PartGLEE: A Foundation Model for Recognizing and Parsing Any Objects
Junyi Li, Junfeng Wu, Weizhi Zhao, Song Bai, Xiang Bai
TL;DR
PartGLEE tackles the challenge of fine-grained, open-world perception by introducing a part-level foundation model that learns hierarchical relationships between objects and semantic parts through a Q-Former. By unifying training on abundant object-level data with limited part-level annotations and employing a joint loss with a restriction term, it enables top-down parsing of any object into its constituents. The approach yields state-of-the-art results on multiple part-level benchmarks while maintaining competitive object-level performance and demonstrates strong cross-dataset and cross-category generalization, including Segmentation in the Wild. These capabilities position PartGLEE as a foundation model for multi-granularity, region-level perception and a valuable contributor to downstream tasks and multi-modal LLMs that require detailed scene understanding.
Abstract
We present PartGLEE, a part-level foundation model for locating and identifying both objects and parts in images. Through a unified framework, PartGLEE accomplishes detection, segmentation, and grounding of instances at any granularity in the open world scenario. Specifically, we propose a Q-Former to construct the hierarchical relationship between objects and parts, parsing every object into corresponding semantic parts. By incorporating a large amount of object-level data, the hierarchical relationships can be extended, enabling PartGLEE to recognize a rich variety of parts. We conduct comprehensive studies to validate the effectiveness of our method, PartGLEE achieves the state-of-the-art performance across various part-level tasks and obtain competitive results on object-level tasks. The proposed PartGLEE significantly enhances hierarchical modeling capabilities and part-level perception over our previous GLEE model. Further analysis indicates that the hierarchical cognitive ability of PartGLEE is able to facilitate a detailed comprehension in images for mLLMs. The model and code will be released at https://provencestar.github.io/PartGLEE-Vision/ .

= TASK BRIEF =
Please sum up the PartGLEE page in two sentences. The records have nothing to do with the task.

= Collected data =
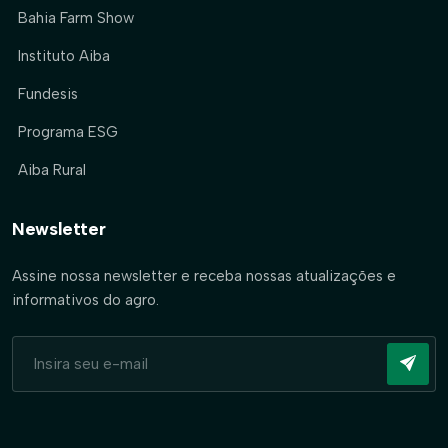
Bahia Farm Show
Instituto Aiba
Fundesis
Programa ESG
Aiba Rural
Newsletter
Assine nossa newsletter e receba nossas atualizações e
informativos do agro.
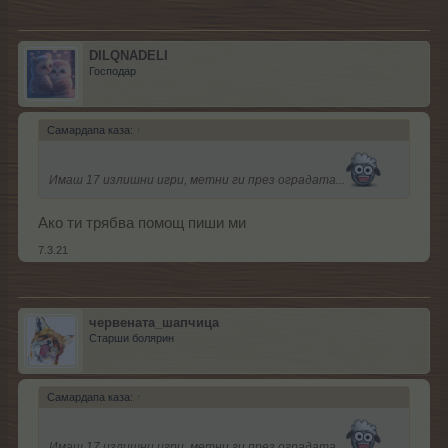
DILQNADELI
Господар
Самардапа каза:
↑
Имаш 17 излишни игри, метни ги през оградата...
Ако ти трябва помощ пиши ми
7.3.21
червената_шапчица
Старши болярин
Самардапа каза:
↑
Имаш 17 излишни игри, метни ги през оградата...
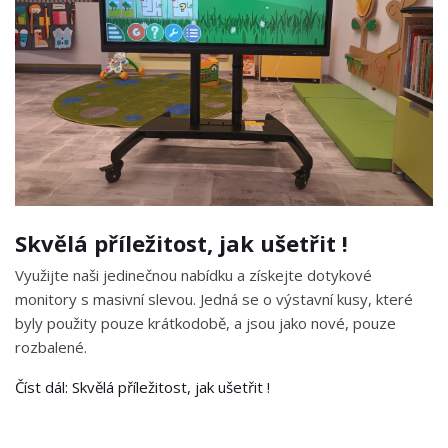
Skvělá příležitost, jak ušetřit !
Využijte naši jedinečnou nabídku a získejte dotykové
monitory s masivní slevou. Jedná se o výstavní kusy, které
byly použity pouze krátkodobě, a jsou jako nové, pouze
rozbalené.
Číst dál: Skvělá příležitost, jak ušetřit !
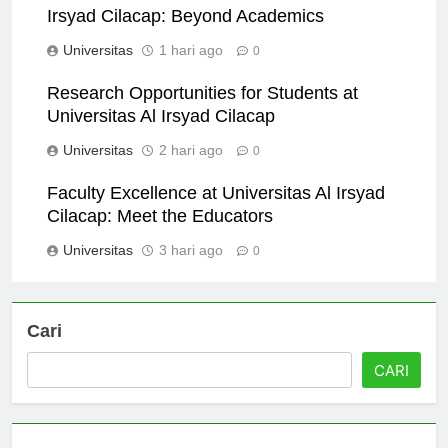
Extracurricular Activities at Universitas Al
Irsyad Cilacap: Beyond Academics
Universitas
1 hari ago
0
Research Opportunities for Students at
Universitas Al Irsyad Cilacap
Universitas
2 hari ago
0
Faculty Excellence at Universitas Al Irsyad
Cilacap: Meet the Educators
Universitas
3 hari ago
0
Cari
CARI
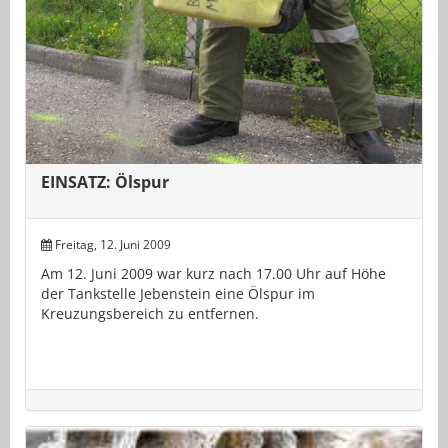
EINSATZ: Ölspur
Freitag, 12. Juni 2009
Am 12. Juni 2009 war kurz nach 17.00 Uhr auf Höhe
der Tankstelle Jebenstein eine Ölspur im
Kreuzungsbereich zu entfernen.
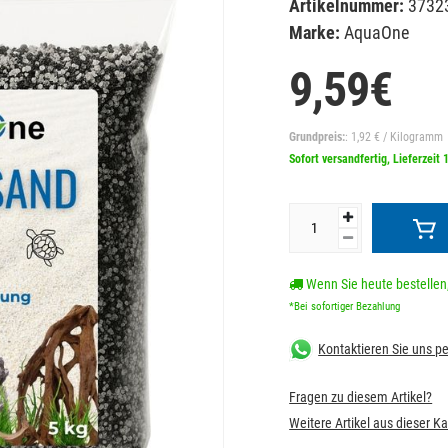
Artikelnummer:
3732
Marke:
AquaOne
9,59€
Grundpreis:
: 1,92 € / Kilogramm
Sofort versandfertig, Lieferzeit 
Wenn Sie heute bestellen,
*Bei sofortiger Bezahlung
Kontaktieren Sie uns 
Fragen zu diesem Artikel?
Weitere Artikel aus dieser K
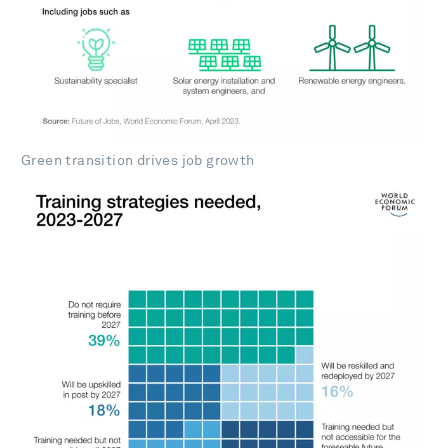
Green transition drives job growth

= YOUR RESPONSE =
PartGLEE is a part-level foundation model that locates and identifies both objects and parts in images, using a Q-Former to build the hierarchical relationship between objects and parts and parse every object into its semantic parts. It achieves state-of-the-art performance across various part-level tasks with competitive results on object-level tasks, and it improves hierarchical modeling and part-level perception over the earlier GLEE model.